──────── Data shown

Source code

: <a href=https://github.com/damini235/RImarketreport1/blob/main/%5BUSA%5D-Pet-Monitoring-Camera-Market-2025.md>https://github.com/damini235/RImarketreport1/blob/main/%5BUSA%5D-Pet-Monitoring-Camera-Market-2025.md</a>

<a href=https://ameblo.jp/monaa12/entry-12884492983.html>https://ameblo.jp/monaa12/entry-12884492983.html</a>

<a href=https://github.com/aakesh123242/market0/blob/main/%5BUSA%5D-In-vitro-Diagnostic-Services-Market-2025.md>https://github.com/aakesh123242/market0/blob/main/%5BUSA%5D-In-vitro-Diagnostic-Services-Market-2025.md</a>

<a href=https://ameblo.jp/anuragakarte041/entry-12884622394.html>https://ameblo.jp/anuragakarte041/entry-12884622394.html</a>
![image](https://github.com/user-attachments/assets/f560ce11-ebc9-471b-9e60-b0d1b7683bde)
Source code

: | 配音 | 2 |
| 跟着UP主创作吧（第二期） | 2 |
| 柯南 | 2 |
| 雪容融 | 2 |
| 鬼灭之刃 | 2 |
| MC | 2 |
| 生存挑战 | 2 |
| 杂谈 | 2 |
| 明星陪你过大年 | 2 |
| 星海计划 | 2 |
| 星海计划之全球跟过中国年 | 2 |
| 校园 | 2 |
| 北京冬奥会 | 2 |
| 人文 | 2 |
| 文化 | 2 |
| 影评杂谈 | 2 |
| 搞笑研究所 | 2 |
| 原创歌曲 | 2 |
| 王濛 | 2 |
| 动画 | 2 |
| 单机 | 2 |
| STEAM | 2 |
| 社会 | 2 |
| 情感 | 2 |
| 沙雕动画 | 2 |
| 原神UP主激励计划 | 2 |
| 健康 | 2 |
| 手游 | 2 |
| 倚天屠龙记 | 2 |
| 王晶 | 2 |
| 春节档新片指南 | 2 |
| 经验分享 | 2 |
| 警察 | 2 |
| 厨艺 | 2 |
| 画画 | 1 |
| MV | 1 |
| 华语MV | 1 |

────────────────

- Problem details:
Write out all of the records above again, changing every "Source code" to "Markup" and leaving the rest untouched.

- Task response:
Markup

: <a href=https://github.com/damini235/RImarketreport1/blob/main/%5BUSA%5D-Pet-Monitoring-Camera-Market-2025.md>https://github.com/damini235/RImarketreport1/blob/main/%5BUSA%5D-Pet-Monitoring-Camera-Market-2025.md</a>

<a href=https://ameblo.jp/monaa12/entry-12884492983.html>https://ameblo.jp/monaa12/entry-12884492983.html</a>

<a href=https://github.com/aakesh123242/market0/blob/main/%5BUSA%5D-In-vitro-Diagnostic-Services-Market-2025.md>https://github.com/aakesh123242/market0/blob/main/%5BUSA%5D-In-vitro-Diagnostic-Services-Market-2025.md</a>

<a href=https://ameblo.jp/anuragakarte041/entry-12884622394.html>https://ameblo.jp/anuragakarte041/entry-12884622394.html</a>
![image](https://github.com/user-attachments/assets/f560ce11-ebc9-471b-9e60-b0d1b7683bde)
Markup

: | 配音 | 2 |
| 跟着UP主创作吧（第二期） | 2 |
| 柯南 | 2 |
| 雪容融 | 2 |
| 鬼灭之刃 | 2 |
| MC | 2 |
| 生存挑战 | 2 |
| 杂谈 | 2 |
| 明星陪你过大年 | 2 |
| 星海计划 | 2 |
| 星海计划之全球跟过中国年 | 2 |
| 校园 | 2 |
| 北京冬奥会 | 2 |
| 人文 | 2 |
| 文化 | 2 |
| 影评杂谈 | 2 |
| 搞笑研究所 | 2 |
| 原创歌曲 | 2 |
| 王濛 | 2 |
| 动画 | 2 |
| 单机 | 2 |
| STEAM | 2 |
| 社会 | 2 |
| 情感 | 2 |
| 沙雕动画 | 2 |
| 原神UP主激励计划 | 2 |
| 健康 | 2 |
| 手游 | 2 |
| 倚天屠龙记 | 2 |
| 王晶 | 2 |
| 春节档新片指南 | 2 |
| 经验分享 | 2 |
| 警察 | 2 |
| 厨艺 | 2 |
| 画画 | 1 |
| MV | 1 |
| 华语MV | 1 |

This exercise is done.